--- START OF PROVIDED TEXT ---
- 2017 Austrian coup attempt: Part of the Sovereign citizen movement
| Date | April 20, 2017 |
| Location | Vienna, Graz |
| Result | Coup failed, Plotters arrested |

Belligerents
- Government of Austria: "Staatenbund" Supported by: Russia

Commanders and leaders
- Alexander Van der Bellen Christian Kern: Monika Unger

Casualties and losses
- Unknown: 26 plotters detained 14 plotters sentenced to prison

= 2017 Austrian coup d'état plot =

Failed attempt to overthrow Austrian government

On April 21, 2017, the Austrian Interior Ministry announced that an operation consisting of 454 police arrested 26 members of the "Staatenbund" movement on April 20, for allegedly plotting to topple the Austrian government in a coup with assistance from the Russian government.

==Plot==
The self-proclaimed "president" of the Staatenbund (lit. 'Confederation of States') was a 42-year-old woman named Monika Unger, who had established a network of like-minded sovereign citizens often compared to the German Reichsbürger movement. According to the ministry of the interior, Unger had attempted to use her Staatenbund to "order" the Austrian Army to overthrow the government and was in contact with the Russian government for potential military assistance and intervention to ensure the coup was successful. It was claimed by the Staatenbund that at the time of the arrests they had 2,600-3,600 members, but in their investigation the ministry of the interior placed the number closer to 1,000. Unger's second in command was a 72-year old former police officer.
--- END OF PROVIDED TEXT ---
--- START OF ENTRIES SUPPLIED ---
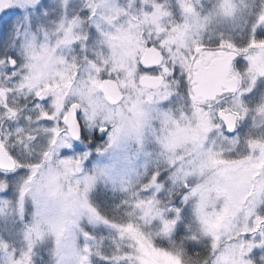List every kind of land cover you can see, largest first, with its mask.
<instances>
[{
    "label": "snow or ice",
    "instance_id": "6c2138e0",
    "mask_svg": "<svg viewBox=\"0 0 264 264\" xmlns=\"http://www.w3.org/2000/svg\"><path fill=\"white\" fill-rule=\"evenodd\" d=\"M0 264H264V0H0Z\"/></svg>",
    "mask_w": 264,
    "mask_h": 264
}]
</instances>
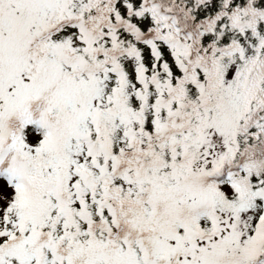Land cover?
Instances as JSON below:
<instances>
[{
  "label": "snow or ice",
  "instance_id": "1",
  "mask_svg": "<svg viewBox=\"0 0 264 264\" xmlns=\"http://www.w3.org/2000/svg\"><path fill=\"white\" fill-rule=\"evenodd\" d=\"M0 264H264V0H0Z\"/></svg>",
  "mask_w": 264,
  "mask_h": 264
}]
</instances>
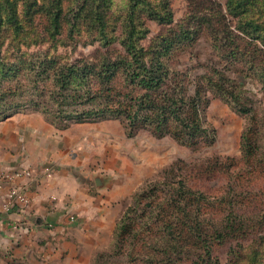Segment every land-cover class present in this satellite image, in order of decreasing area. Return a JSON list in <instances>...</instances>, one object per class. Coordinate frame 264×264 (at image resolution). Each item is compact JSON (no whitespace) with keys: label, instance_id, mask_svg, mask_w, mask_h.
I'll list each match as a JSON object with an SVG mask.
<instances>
--- END OF ENTRIES SUPPLIED ---
TO DO: Resume the article on the 2017 Austrian coup plot after its last sentence, continuing its account of the plot.

WRITTEN RESPONSE:
The Staatenbund, as with other sovereign citizen movements, argued that the Austrian state was illegitimate, and, due to a series of claimed legal loopholes, that they were the legitimate government instead. They forbid their members from paying taxes, issued their own "passports" and entered in its own "land registry" where they garnered a revenue via mortgage payments by members. The group also forbid their members from getting government issued identification cards and license plates, and ordered them to refuse to pay any fine levied against them by the state. Austrian media described the efforts by the Staatenbund as trying to form a rival "parallel government" to the Austrian government in order to undermine and discredit it. The membership of the Staatenbund was described as an eclectic mix of neo-Nazis, anarcho-capitalists and esoterics and mostly either pensioners or the homeless. The plot would have seen Unger, her supporters, elements of the military that sided with her, and Russian military personnel go door to door arresting local government officials, bankers and judges to put them on "trial" and replace them with loyalists.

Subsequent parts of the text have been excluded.